SYDNEY – Asian stocks edged towards a weekly loss on Friday and the U.S. dollar was headed for a month of gains after U.S. inflation came in steady, without the hoped-for surprise on the downside.
Soft demand at a 30-year Treasury auction and a blowout in the U.S. budget deficit last month also weighed on bonds, and their higher yields in turn pushed the dollar up – particularly against a yen pinned by yield control in Japan.
The yen touched a six-week low of 144.89 per dollar in early trade on Friday, though volumes were thinned owing to a public holiday in Japan. Its stock markets were closed and Treasuries went untraded in the Asia session.
MSCI’s broadest index of Asia-Pacific shares outside Japan edged 0.2 percent lower and headed for a 1- percent weekly loss.
Headline U.S. CPI was 0.2 percent last month, the same as a month earlier, and the details were encouraging – with core goods inflation slowing down and only rents proving stubbornly sticky.
Yet a few hours later San Francisco Fed President Mary Daly told Yahoo Finance that while this was welcome, there “is still more work to do” for policymakers.
“I think the market was hoping with that inflation data that we’d hear Fed speakers say it’s unlikely we’ll have to hike any further, and the next move is a cut,” said Andrew Lilley, chief rates strategist at investment bank Barrenjoey in Sydney.
Benchmark 10-year Treasuries initially rallied on the inflation headlines, but yields were seven basis points higher at 4.11 percent by the close of trade in New York. Two-year yields rose two bps to 4.82 percent.
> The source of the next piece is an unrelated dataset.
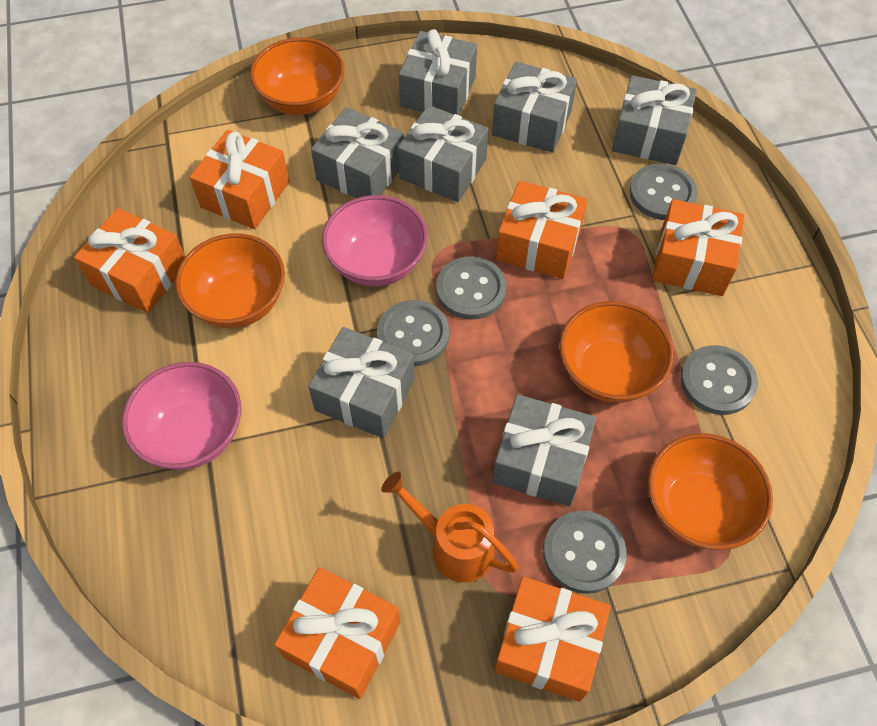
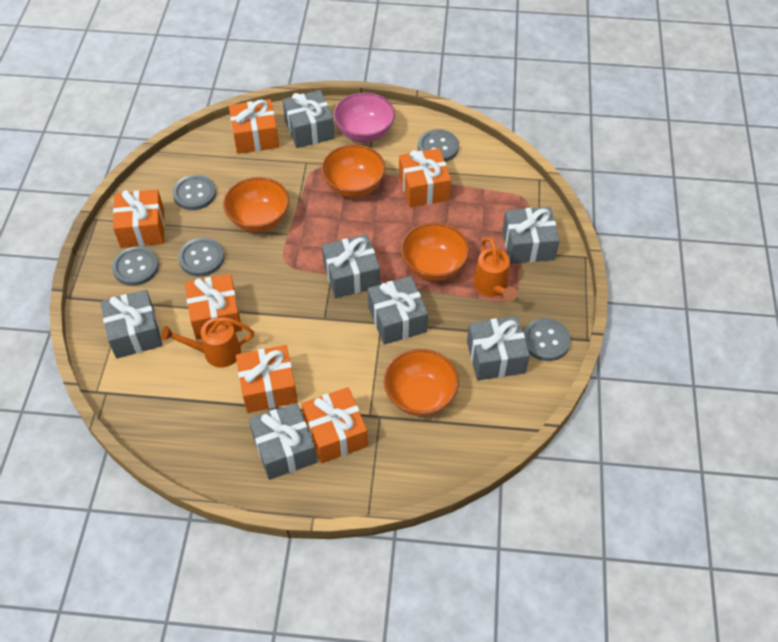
orange watering can: [381,471,519,583] = 1 -> [161,317,254,368] [473,238,517,301] = 2
pink bowl: [122,362,241,470] [322,195,428,286] = 2 -> [334,92,395,142] = 1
Thirty-year yields jumped six bps to 4.24 percent after a $23 billion auction landed a basis point above where the market was trading. Primary dealers were left with 12.5 percent of the sale.
“That fueled concerns that the markets are struggling to digest what is now a meaningfully larger supply story from the U.S. Treasury,” said Sally Auld, chief investment officer at wealth manager JB Were in Sydney.
The July U.S. budget deficit also came in at $221 billion, more than double market expectations, to take the year-to-date deficit beyond $1.6 trillion – compared with less than half of that a year earlier – and the momentum foreshadows more borrowing.
Dollar gains
In foreign exchange markets, choppy trade in the wake of the inflation data release left the dollar on course for a weekly gain as traders figured that one certainty is that U.S. rates will not be going down for a while.
The euro is down marginally for the week at $1.0988. The yen was eyeing a weekly loss of 2 percent as traders judged the Bank of Japan’s looser cap on 10-year yields as buying time for shorter-dated rates to stay low.
In stock markets, Chinese property stocks were taking a fresh beating on giant developer Country Garden, which is struggling with its debts, forecasting a $7.6 billion net loss in the first half. Country Garden stock fell 11 percent. An index of mainland developers fell 2.3 percent to a nearly three-week low.
Hong Kong shares in Alibaba rose 3.8 percent after the e-commerce giant posted its best quarterly revenue for two years. The broader Hang Seng was flat. Shares in battered Australian casino operator Star Entertainment rose 20 percent after it secured tax concessions from New South Wales state.
In commodity markets, European gas prices have been jumpy on the prospect of a strike on Australian gas fields. Chevron and Woodside are in talks with workers over pay and conditions at facilities that supply about 10 percent of the world’s liquefied natural gas.
Brent crude futures looked to end the week steady at $86.67 a barrel. British growth figures and U.S. consumer confidence data are due later on Friday.